[Data records]
╔══
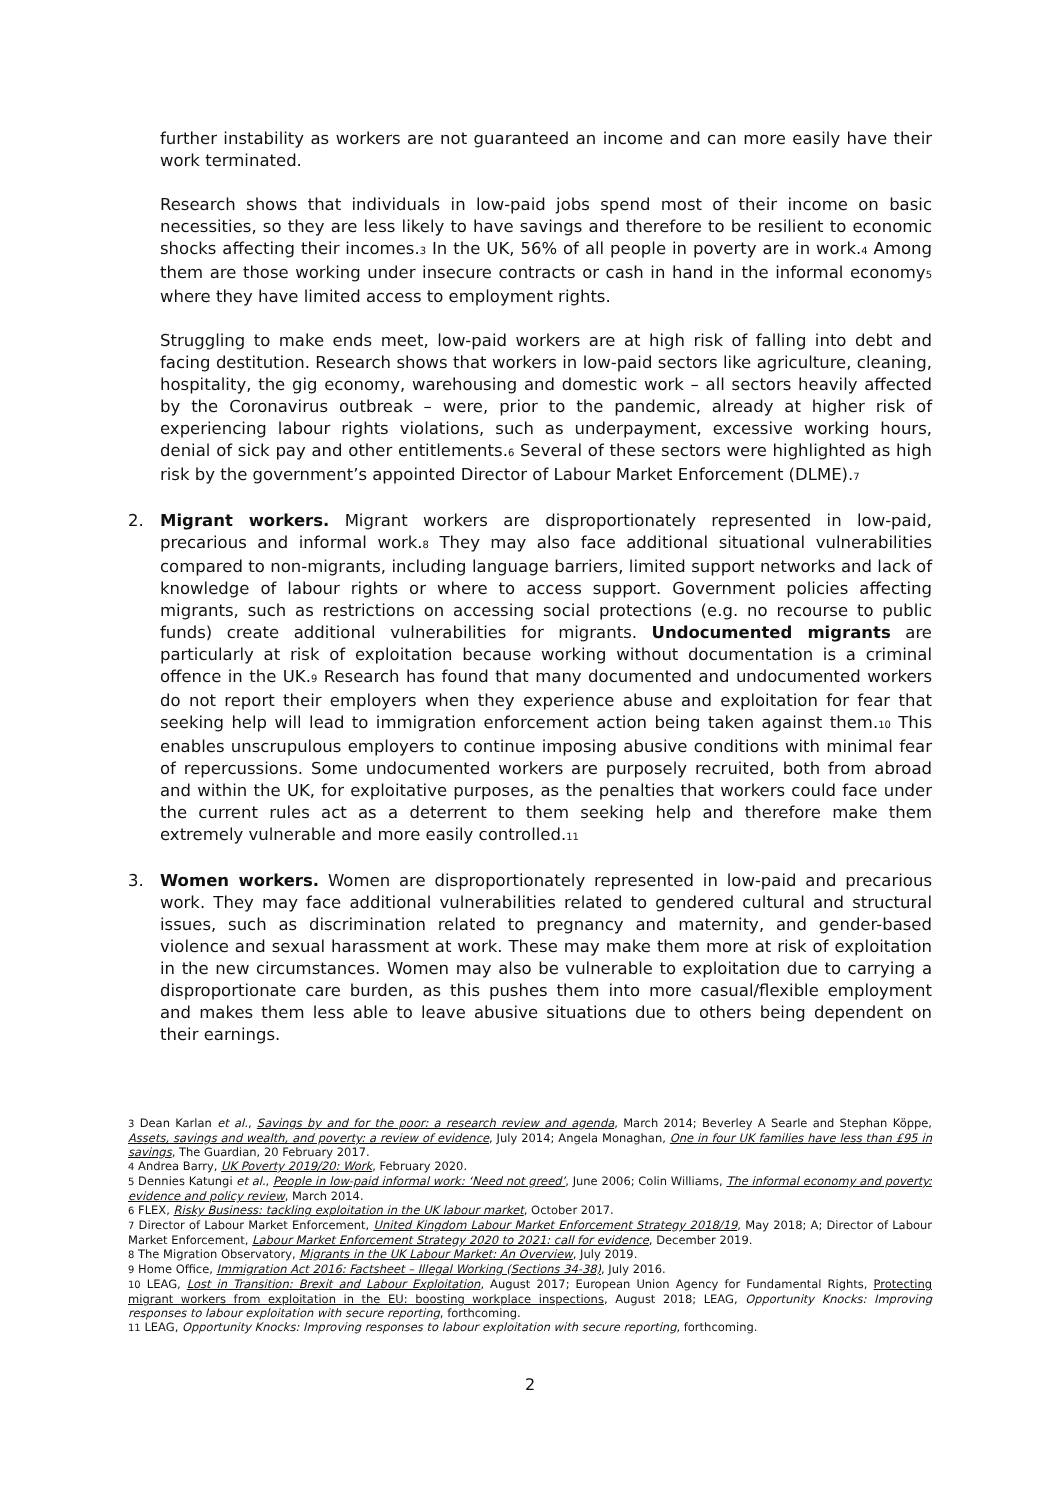further instability as workers are not guaranteed an income and can more easily have their work terminated.
Research shows that individuals in low-paid jobs spend most of their income on basic necessities, so they are less likely to have savings and therefore to be resilient to economic shocks affecting their incomes.<sub>3</sub> In the UK, 56% of all people in poverty are in work.<sub>4</sub> Among them are those working under insecure contracts or cash in hand in the informal economy<sub>5</sub> where they have limited access to employment rights.
Struggling to make ends meet, low-paid workers are at high risk of falling into debt and facing destitution. Research shows that workers in low-paid sectors like agriculture, cleaning, hospitality, the gig economy, warehousing and domestic work – all sectors heavily affected by the Coronavirus outbreak – were, prior to the pandemic, already at higher risk of experiencing labour rights violations, such as underpayment, excessive working hours, denial of sick pay and other entitlements.<sub>6</sub> Several of these sectors were highlighted as high risk by the government’s appointed Director of Labour Market Enforcement (DLME).<sub>7</sub>
2. Migrant workers. Migrant workers are disproportionately represented in low-paid, precarious and informal work.<sub>8</sub> They may also face additional situational vulnerabilities compared to non-migrants, including language barriers, limited support networks and lack of knowledge of labour rights or where to access support. Government policies affecting migrants, such as restrictions on accessing social protections (e.g. no recourse to public funds) create additional vulnerabilities for migrants. Undocumented migrants are particularly at risk of exploitation because working without documentation is a criminal offence in the UK.<sub>9</sub> Research has found that many documented and undocumented workers do not report their employers when they experience abuse and exploitation for fear that seeking help will lead to immigration enforcement action being taken against them.<sub>10</sub> This enables unscrupulous employers to continue imposing abusive conditions with minimal fear of repercussions. Some undocumented workers are purposely recruited, both from abroad and within the UK, for exploitative purposes, as the penalties that workers could face under the current rules act as a deterrent to them seeking help and therefore make them extremely vulnerable and more easily controlled.<sub>11</sub>
3. Women workers. Women are disproportionately represented in low-paid and precarious work. They may face additional vulnerabilities related to gendered cultural and structural issues, such as discrimination related to pregnancy and maternity, and gender-based violence and sexual harassment at work. These may make them more at risk of exploitation in the new circumstances. Women may also be vulnerable to exploitation due to carrying a disproportionate care burden, as this pushes them into more casual/flexible employment and makes them less able to leave abusive situations due to others being dependent on their earnings.
<sub>3</sub> Dean Karlan et al., Savings by and for the poor: a research review and agenda, March 2014; Beverley A Searle and Stephan Köppe, Assets, savings and wealth, and poverty: a review of evidence, July 2014; Angela Monaghan, One in four UK families have less than £95 in savings, The Guardian, 20 February 2017.
<sub>4</sub> Andrea Barry, UK Poverty 2019/20: Work, February 2020.
<sub>5</sub> Dennies Katungi et al., People in low-paid informal work: ‘Need not greed’, June 2006; Colin Williams, The informal economy and poverty: evidence and policy review, March 2014.
<sub>6</sub> FLEX, Risky Business: tackling exploitation in the UK labour market, October 2017.
<sub>7</sub> Director of Labour Market Enforcement, United Kingdom Labour Market Enforcement Strategy 2018/19, May 2018; A; Director of Labour Market Enforcement, Labour Market Enforcement Strategy 2020 to 2021: call for evidence, December 2019.
<sub>8</sub> The Migration Observatory, Migrants in the UK Labour Market: An Overview, July 2019.
<sub>9</sub> Home Office, Immigration Act 2016: Factsheet – Illegal Working (Sections 34-38), July 2016.
<sub>10</sub> LEAG, Lost in Transition: Brexit and Labour Exploitation, August 2017; European Union Agency for Fundamental Rights, Protecting migrant workers from exploitation in the EU: boosting workplace inspections, August 2018; LEAG, Opportunity Knocks: Improving responses to labour exploitation with secure reporting, forthcoming.
<sub>11</sub> LEAG, Opportunity Knocks: Improving responses to labour exploitation with secure reporting, forthcoming.
2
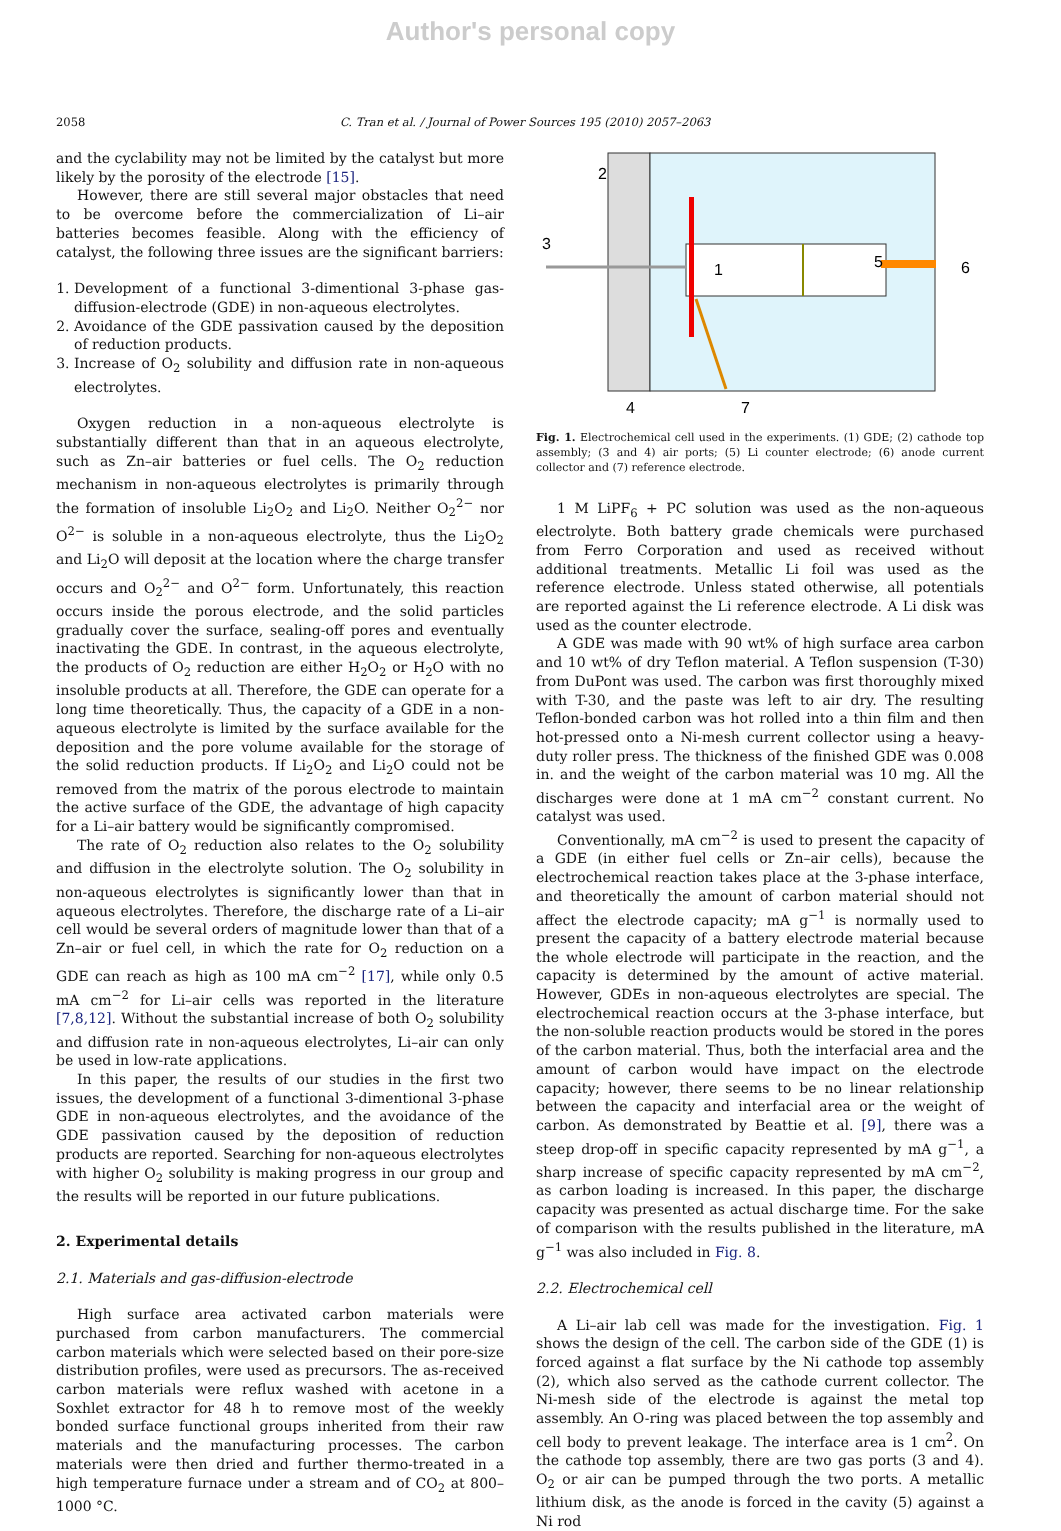Author's personal copy
2058 C. Tran et al. / Journal of Power Sources 195 (2010) 2057–2063
and the cyclability may not be limited by the catalyst but more likely by the porosity of the electrode [15].
However, there are still several major obstacles that need to be overcome before the commercialization of Li–air batteries becomes feasible. Along with the efficiency of catalyst, the following three issues are the significant barriers:
1. Development of a functional 3-dimentional 3-phase gas-diffusion-electrode (GDE) in non-aqueous electrolytes.
2. Avoidance of the GDE passivation caused by the deposition of reduction products.
3. Increase of O<sub>2</sub> solubility and diffusion rate in non-aqueous electrolytes.
Oxygen reduction in a non-aqueous electrolyte is substantially different than that in an aqueous electrolyte, such as Zn–air batteries or fuel cells. The O<sub>2</sub> reduction mechanism in non-aqueous electrolytes is primarily through the formation of insoluble Li<sub>2</sub>O<sub>2</sub> and Li<sub>2</sub>O. Neither O<sub>2</sub><sup>2−</sup> nor O<sup>2−</sup> is soluble in a non-aqueous electrolyte, thus the Li<sub>2</sub>O<sub>2</sub> and Li<sub>2</sub>O will deposit at the location where the charge transfer occurs and O<sub>2</sub><sup>2−</sup> and O<sup>2−</sup> form. Unfortunately, this reaction occurs inside the porous electrode, and the solid particles gradually cover the surface, sealing-off pores and eventually inactivating the GDE. In contrast, in the aqueous electrolyte, the products of O<sub>2</sub> reduction are either H<sub>2</sub>O<sub>2</sub> or H<sub>2</sub>O with no insoluble products at all. Therefore, the GDE can operate for a long time theoretically. Thus, the capacity of a GDE in a non-aqueous electrolyte is limited by the surface available for the deposition and the pore volume available for the storage of the solid reduction products. If Li<sub>2</sub>O<sub>2</sub> and Li<sub>2</sub>O could not be removed from the matrix of the porous electrode to maintain the active surface of the GDE, the advantage of high capacity for a Li–air battery would be significantly compromised.
The rate of O<sub>2</sub> reduction also relates to the O<sub>2</sub> solubility and diffusion in the electrolyte solution. The O<sub>2</sub> solubility in non-aqueous electrolytes is significantly lower than that in aqueous electrolytes. Therefore, the discharge rate of a Li–air cell would be several orders of magnitude lower than that of a Zn–air or fuel cell, in which the rate for O<sub>2</sub> reduction on a GDE can reach as high as 100 mA cm<sup>−2</sup> [17], while only 0.5 mA cm<sup>−2</sup> for Li–air cells was reported in the literature [7,8,12]. Without the substantial increase of both O<sub>2</sub> solubility and diffusion rate in non-aqueous electrolytes, Li–air can only be used in low-rate applications.
In this paper, the results of our studies in the first two issues, the development of a functional 3-dimentional 3-phase GDE in non-aqueous electrolytes, and the avoidance of the GDE passivation caused by the deposition of reduction products are reported. Searching for non-aqueous electrolytes with higher O<sub>2</sub> solubility is making progress in our group and the results will be reported in our future publications.
2. Experimental details
2.1. Materials and gas-diffusion-electrode
High surface area activated carbon materials were purchased from carbon manufacturers. The commercial carbon materials which were selected based on their pore-size distribution profiles, were used as precursors. The as-received carbon materials were reflux washed with acetone in a Soxhlet extractor for 48 h to remove most of the weekly bonded surface functional groups inherited from their raw materials and the manufacturing processes. The carbon materials were then dried and further thermo-treated in a high temperature furnace under a stream and of CO<sub>2</sub> at 800–1000 °C.
2
3
1
5
6
4
7
Fig. 1. Electrochemical cell used in the experiments. (1) GDE; (2) cathode top assembly; (3 and 4) air ports; (5) Li counter electrode; (6) anode current collector and (7) reference electrode.
1 M LiPF<sub>6</sub> + PC solution was used as the non-aqueous electrolyte. Both battery grade chemicals were purchased from Ferro Corporation and used as received without additional treatments. Metallic Li foil was used as the reference electrode. Unless stated otherwise, all potentials are reported against the Li reference electrode. A Li disk was used as the counter electrode.
A GDE was made with 90 wt% of high surface area carbon and 10 wt% of dry Teflon material. A Teflon suspension (T-30) from DuPont was used. The carbon was first thoroughly mixed with T-30, and the paste was left to air dry. The resulting Teflon-bonded carbon was hot rolled into a thin film and then hot-pressed onto a Ni-mesh current collector using a heavy-duty roller press. The thickness of the finished GDE was 0.008 in. and the weight of the carbon material was 10 mg. All the discharges were done at 1 mA cm<sup>−2</sup> constant current. No catalyst was used.
Conventionally, mA cm<sup>−2</sup> is used to present the capacity of a GDE (in either fuel cells or Zn–air cells), because the electrochemical reaction takes place at the 3-phase interface, and theoretically the amount of carbon material should not affect the electrode capacity; mA g<sup>−1</sup> is normally used to present the capacity of a battery electrode material because the whole electrode will participate in the reaction, and the capacity is determined by the amount of active material. However, GDEs in non-aqueous electrolytes are special. The electrochemical reaction occurs at the 3-phase interface, but the non-soluble reaction products would be stored in the pores of the carbon material. Thus, both the interfacial area and the amount of carbon would have impact on the electrode capacity; however, there seems to be no linear relationship between the capacity and interfacial area or the weight of carbon. As demonstrated by Beattie et al. [9], there was a steep drop-off in specific capacity represented by mA g<sup>−1</sup>, a sharp increase of specific capacity represented by mA cm<sup>−2</sup>, as carbon loading is increased. In this paper, the discharge capacity was presented as actual discharge time. For the sake of comparison with the results published in the literature, mA g<sup>−1</sup> was also included in Fig. 8.
2.2. Electrochemical cell
A Li–air lab cell was made for the investigation. Fig. 1 shows the design of the cell. The carbon side of the GDE (1) is forced against a flat surface by the Ni cathode top assembly (2), which also served as the cathode current collector. The Ni-mesh side of the electrode is against the metal top assembly. An O-ring was placed between the top assembly and cell body to prevent leakage. The interface area is 1 cm<sup>2</sup>. On the cathode top assembly, there are two gas ports (3 and 4). O<sub>2</sub> or air can be pumped through the two ports. A metallic lithium disk, as the anode is forced in the cavity (5) against a Ni rod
╚══
[Aim of the exercise] Your reply is to repeat, unchanged, the lines above running from the one with "1. Development of" up to and including the one with "3. Increase of".

[Written response]
1. Development of a functional 3-dimentional 3-phase gas-diffusion-electrode (GDE) in non-aqueous electrolytes.
2. Avoidance of the GDE passivation caused by the deposition of reduction products.
3. Increase of O<sub>2</sub> solubility and diffusion rate in non-aqueous electrolytes.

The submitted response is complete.